Any public library is a start. Look at the plat maps.


----------



## leviwin (Dec 7, 2011)

They also have SD cards with plat maps that you can buy. They are around $100 per state. Here is a link to a website, there might be more types of these programs I just haven't looked.

http://www.huntinggpsmaps.com/


----------



## wyogoob (Sep 7, 2007)

My brother has one on his fancy-smancey Garmins with a program similar, if not the same, as what Leviwin posted up. It's really cool.


----------



## gdog (Sep 13, 2007)

I've got huntinggps.com and Trax maps. The Trax are easier to read...the other has more info.


----------



## jpolson (Jun 12, 2011)

BLM Surface Management Maps. They show all public lands. Also quite inexpensive.


----------



## bowgy (Oct 10, 2007)

I really like this web site http://mapserv.utah.gov/rasterindicies/Parcels.html
It shows a google earth view of Utah, zoom in to the area you want and it will show the parcel sections with their numbers then you can go to the county web site and look up the parcel number and it tells you who owns the property, if there is no parcel number it will be government land such as USFS or BLM or State Trust Lands.

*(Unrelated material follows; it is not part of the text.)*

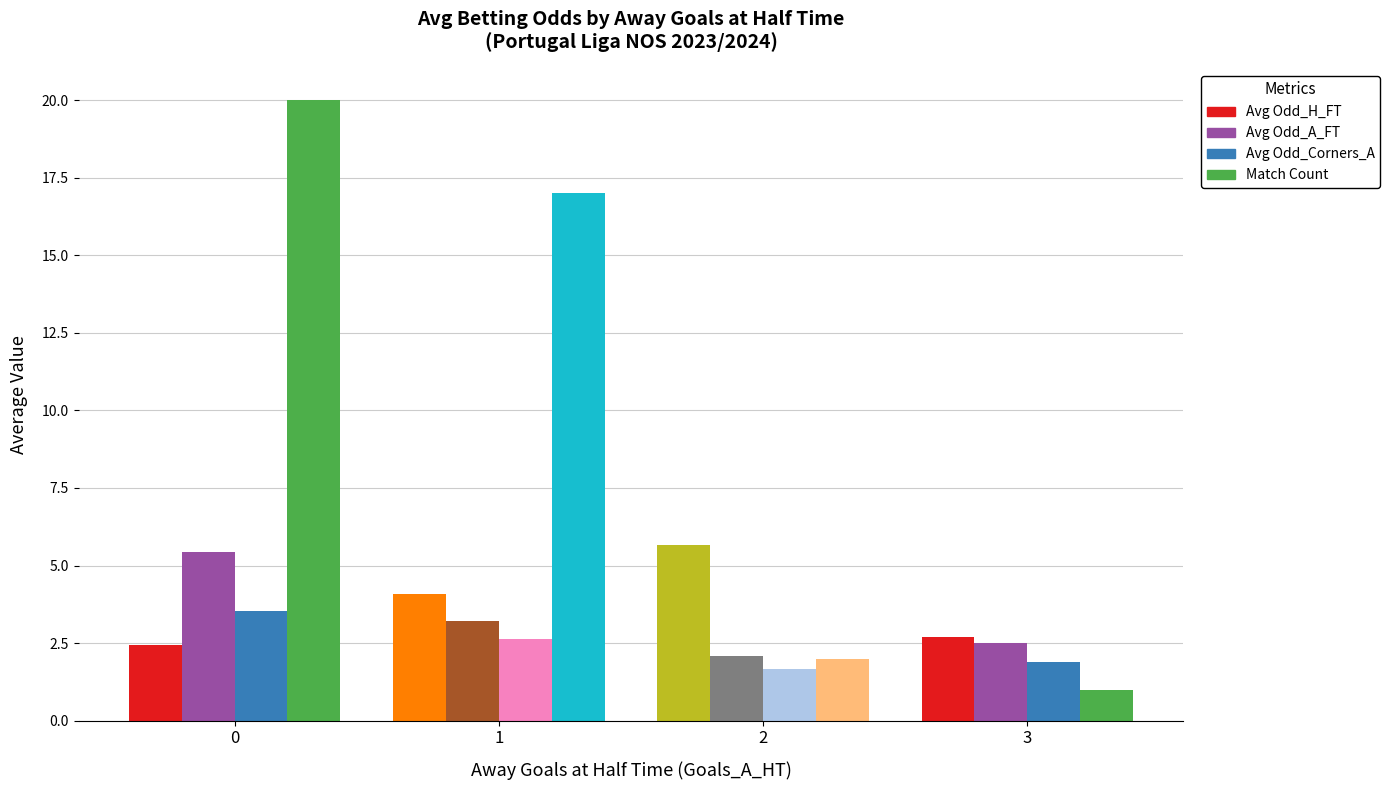

What is the difference between the maximum and second lowest values in the Avg Odd_A_FT series?

2.9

It came in real handy for my hunt and to contact landowners for permission.
I then compare it with the BLM maps.


----------



## Huge29 (Sep 17, 2007)

I use the same as leviwin. The county in which I hunt also has a google Earth download that is an overlay that works great also.


----------



## reb8600 (Sep 8, 2007)

I use these http://koutdoorproducts.com/ and have been for quite a while. I was testing them for him when he first started them. I now have the one that covers the western states.

I also believe it is Delorme that has the atlas that will show it. Most times going to the county is not possible if it is to far away and you are going there on the weekend


----------